Risoluzione N. 20/E, Tassazione applicabile agli atti di risoluzione per mutuo consenso di un precedente atto di donazione


Roma, 14 febbraio 2014

OGGETTO: Tassazione applicabile agli atti di risoluzione per mutuo consenso di un precedente atto di donazione – articolo 28 del DPR 26 aprile 1986, n. 131 e articoli 67 e 68 del DPR 22 dicembre 1986, n. 917.

Nell’ambito delle attività svolte dal Tavolo di lavoro congiunto istituito, con protocollo d’intesa sottoscritto il 29 ottobre 2010, tra il Consiglio Nazionale del Notariato, quale organo di rappresentanza dell’ordine professionale dei notai, e l’Agenzia delle entrate, sono state esaminate, tra l’altro, alcune questioni interpretative, sottoposte all’attenzione della scrivente con istanze di consulenza giuridica, connesse con la tassazione applicabile agli atti di risoluzione per ‘mutuo consenso’, senza previsione di corrispettivo, di atti di donazione aventi ad oggetto diritti reali immobiliari.

Con risoluzione 14 novembre 2007, n. 329, è stato affermato che l’atto di risoluzione del contratto per ‘mutuo consenso’ deve essere assoggettato all’imposta di registro in misura proporzionale, ai sensi dell’articolo 28, comma 2, del Testo unico dell’Imposta di Registro, approvato con DPR 26 aprile 1986, n. 131 (di seguito TUR).

E’ stato chiesto di conoscere se tale interpretazione trovi applicazione anche nel caso di risoluzione per ‘mutuo consenso’, senza previsione di alcun corrispettivo, di un atto di donazione di immobili.

In proposito, è stato sostenuto che tale atto debba essere ricondotto nell’ambito dell’imposta sulle successioni e donazioni. L’atto di risoluzione, per il quale non viene previsto un corrispettivo, configurerebbe, infatti, un atto a titolo gratuito e dovrebbe, pertanto, essere assoggettato alla disciplina prevista dal legislatore per tali atti.

Con riferimento al quesito proposto, appare utile rilevare, in via preliminare, che l’articolo 1372 del codice civile stabilisce, al comma 1, che “Il contratto ha forza di legge tra le parti. Non può essere sciolto che per mutuo consenso o per cause ammesse dalle legge ...”.
-=-=-=-=-
### VERIFICA LA COMPRENSIONE
1. Trascrivi dall'estratto selezionato il passo compreso tra "OGGETTO: Tassazione applicabile" e "1986, n. 917.".
2. Per ogni affermazione, indica con sì o no se concorda con l'estratto selezionato e riporta tra virgolette le parole del testo che lo stabiliscono.
(a) Il protocollo d'intesa che ha istituito il Tavolo di lavoro congiunto è stato sottoscritto il 29 ottobre 2010.
(b) La risoluzione n. 329 porta la data del 14 novembre 2008.
(c) Secondo l'articolo 1372 del codice civile, il contratto ha forza di legge tra le parti.
-=-=-=-=-
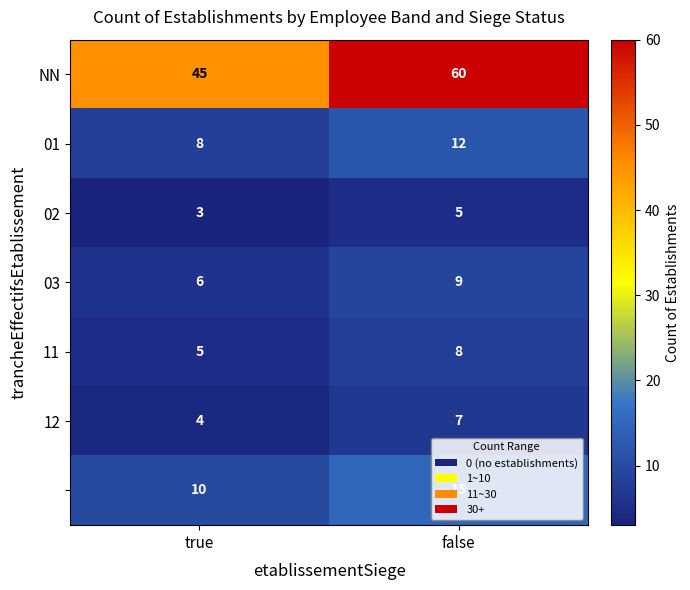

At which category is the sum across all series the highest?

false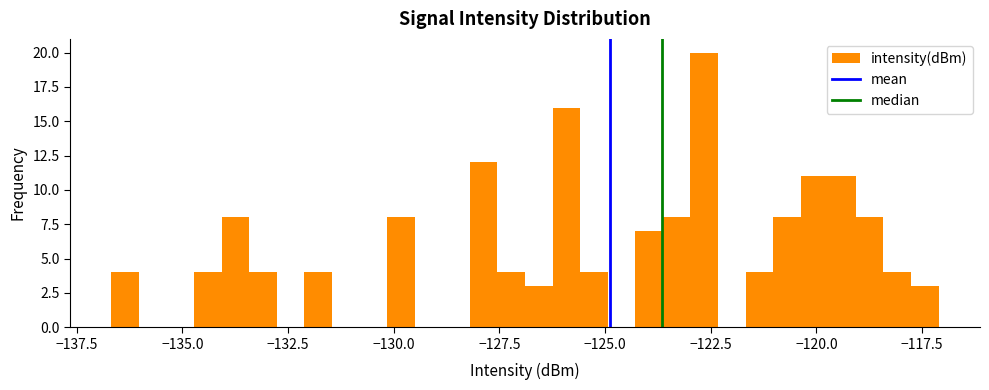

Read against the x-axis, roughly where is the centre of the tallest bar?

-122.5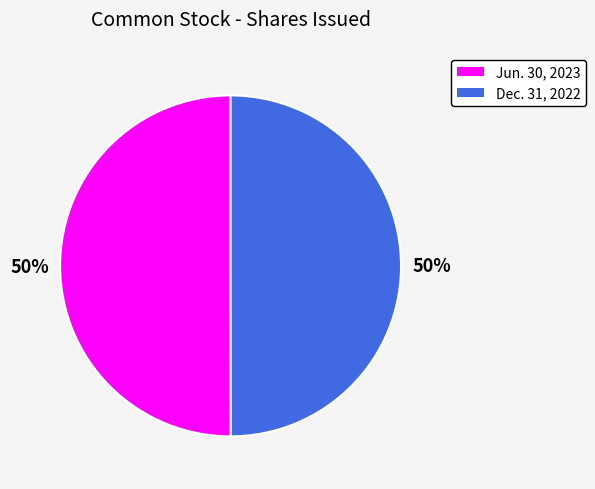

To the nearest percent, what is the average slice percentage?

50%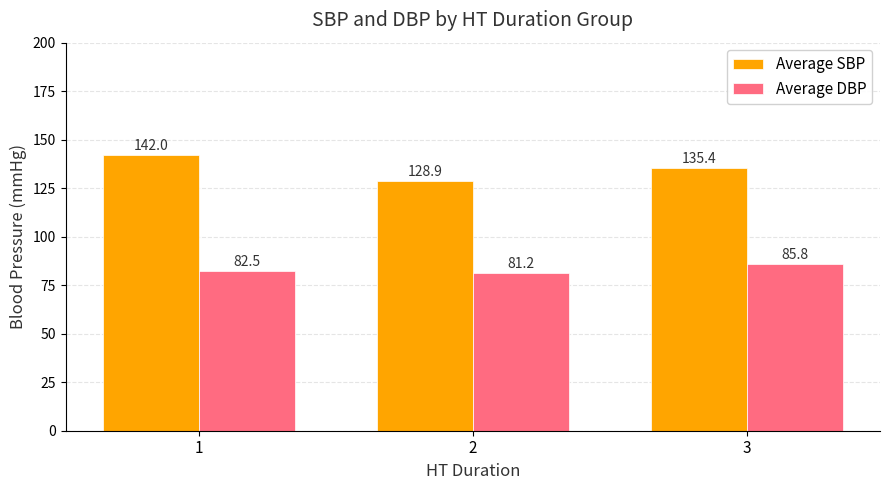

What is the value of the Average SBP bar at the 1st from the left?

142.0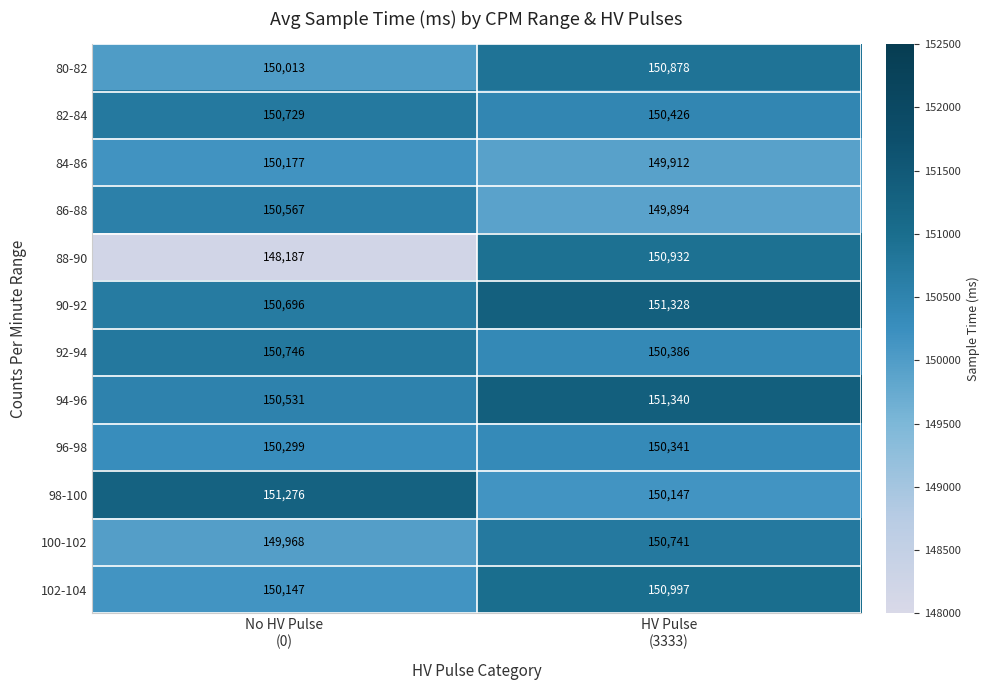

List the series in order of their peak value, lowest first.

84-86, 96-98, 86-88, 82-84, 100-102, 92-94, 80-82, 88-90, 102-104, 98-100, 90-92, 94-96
-=-=-=-=-
### SOLUZIONI DEGLI ESERCIZI
1.
OGGETTO: Tassazione applicabile agli atti di risoluzione per mutuo consenso di un precedente atto di donazione – articolo 28 del DPR 26 aprile 1986, n. 131 e articoli 67 e 68 del DPR 22 dicembre 1986, n. 917.

2.
(a) Sì: «con protocollo d’intesa sottoscritto il 29 ottobre 2010».
(b) No: «Con risoluzione 14 novembre 2007, n. 329».
(c) Sì: «Il contratto ha forza di legge tra le parti.»